TASK 1 :: In the btrfs patch discussion, which kind of operation is given as an example of when this situation can happen?
TASK 2 :: Extend the btrfs patch discussion past its final line.

DOCUMENT EXCERPT ::
=-=-=

Yeah it's fine in the way it is currently, but if anything changes in the future
we're going to figure it out and be super sad we didn't just handle it right in
the first place.  Thanks,

Josef
Josef Bacik July 1, 2024, 8:37 p.m. UTC | #4
On Mon, Jul 01, 2024 at 12:25:15PM +0200, Johannes Thumshirn wrote:
> From: Johannes Thumshirn <johannes.thumshirn@wdc.com>
> 
> If we can't insert a stripe extent in the RAID stripe tree, because
> the key that points to the specific position in the stripe tree is
> already existing, we have to remove the item and then replace it by a
> new item.
> 
> This can happen for example on device replace operations.
> 
> Signed-off-by: Johannes Thumshirn <johannes.thumshirn@wdc.com>
> ---
>  fs/btrfs/raid-stripe-tree.c | 34 ++++++++++++++++++++++++++++++++++
>  1 file changed, 34 insertions(+)

=-=-=

EXERCISE DATA ::
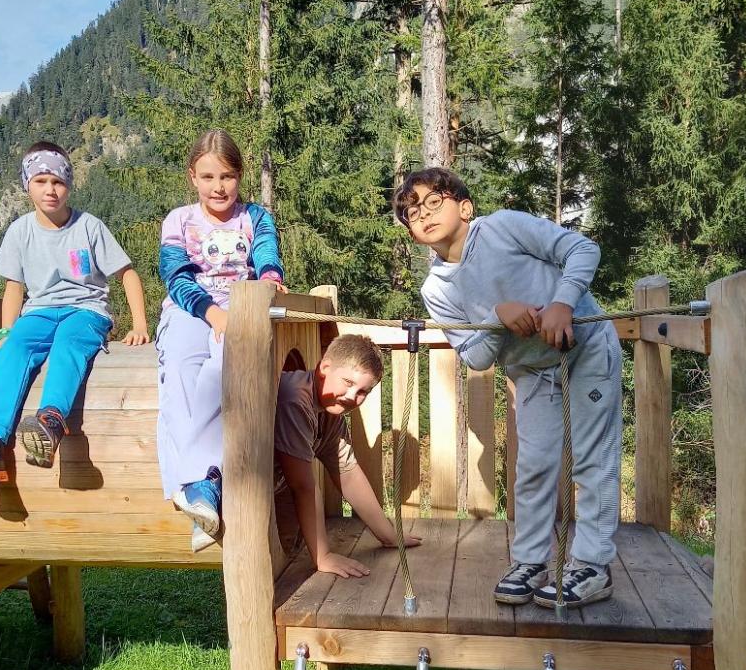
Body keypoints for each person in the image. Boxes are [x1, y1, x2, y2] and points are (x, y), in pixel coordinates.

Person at [395, 167, 622, 608]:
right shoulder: (436, 289)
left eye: (433, 202)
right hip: (532, 371)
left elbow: (582, 249)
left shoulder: (503, 227)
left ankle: (593, 566)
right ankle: (531, 561)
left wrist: (562, 303)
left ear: (465, 207)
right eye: (412, 213)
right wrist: (498, 318)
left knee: (592, 461)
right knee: (533, 466)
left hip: (586, 349)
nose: (423, 214)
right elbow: (475, 356)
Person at [0, 141, 149, 485]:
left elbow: (126, 273)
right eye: (40, 181)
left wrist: (140, 324)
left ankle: (50, 421)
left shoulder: (89, 227)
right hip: (38, 312)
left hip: (86, 310)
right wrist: (6, 333)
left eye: (58, 182)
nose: (50, 190)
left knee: (69, 344)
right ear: (27, 185)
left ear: (69, 185)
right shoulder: (20, 231)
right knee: (12, 351)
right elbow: (14, 287)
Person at [156, 130, 284, 548]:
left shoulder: (255, 217)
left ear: (239, 176)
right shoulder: (178, 220)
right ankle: (199, 487)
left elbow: (266, 254)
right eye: (208, 177)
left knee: (220, 370)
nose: (218, 187)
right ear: (193, 176)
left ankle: (202, 489)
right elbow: (176, 275)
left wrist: (269, 279)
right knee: (180, 369)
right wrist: (211, 314)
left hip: (242, 304)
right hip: (191, 307)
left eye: (227, 176)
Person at [268, 334, 421, 573]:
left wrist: (388, 535)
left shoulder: (330, 414)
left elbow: (347, 472)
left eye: (363, 391)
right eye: (348, 382)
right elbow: (302, 486)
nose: (352, 396)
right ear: (325, 368)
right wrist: (323, 556)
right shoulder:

=-=-=

ANSWER SPACE 1 :: Device replace operations.

ANSWER SPACE 2 ::
> 
> diff --git a/fs/btrfs/raid-stripe-tree.c b/fs/btrfs/raid-stripe-tree.c
> index e6f7a234b8f6..3020820dd6e2 100644
> --- a/fs/btrfs/raid-stripe-tree.c
> +++ b/fs/btrfs/raid-stripe-tree.c
> @@ -73,6 +73,37 @@ int btrfs_delete_raid_extent(struct btrfs_trans_handle *trans, u64 start, u64 le
>  	return ret;
>  }
>  
> +static int replace_raid_extent_item(struct btrfs_trans_handle *trans,
> +				    struct btrfs_key *key,
> +				    struct btrfs_stripe_extent *stripe_extent,
> +				    const size_t item_size)
> +{
> +	struct btrfs_fs_info *fs_info = trans->fs_info;
> +	struct btrfs_root *stripe_root = fs_info->stripe_root;
> +	struct btrfs_path *path;
> +	int ret;
> +
> +	path = btrfs_alloc_path();
> +	if (!path)
> +		return -ENOMEM;
> +
> +	ret = btrfs_search_slot(trans, stripe_root, key, path, -1, 1);
> +	if (ret)
> +		goto err;
> +
> +	ret = btrfs_del_item(trans, stripe_root, path);
> +	if (ret)
> +		goto err;
> +
> +	btrfs_free_path(path);
> +
> +	return btrfs_insert_item(trans, stripe_root, key, stripe_extent,
> +				 item_size);
> + err:
> +	btrfs_free_path(path);
> +	return ret;
> +}
> +
>  static int btrfs_insert_one_raid_extent(struct btrfs_trans_handle *trans,
>  					struct btrfs_io_context *bioc)
>  {
> @@ -112,6 +143,9 @@ static int btrfs_insert_one_raid_extent(struct btrfs_trans_handle *trans,
>  
>  	ret = btrfs_insert_item(trans, stripe_root, &stripe_key, stripe_extent,
>  				item_size);
> +	if (ret == -EEXIST)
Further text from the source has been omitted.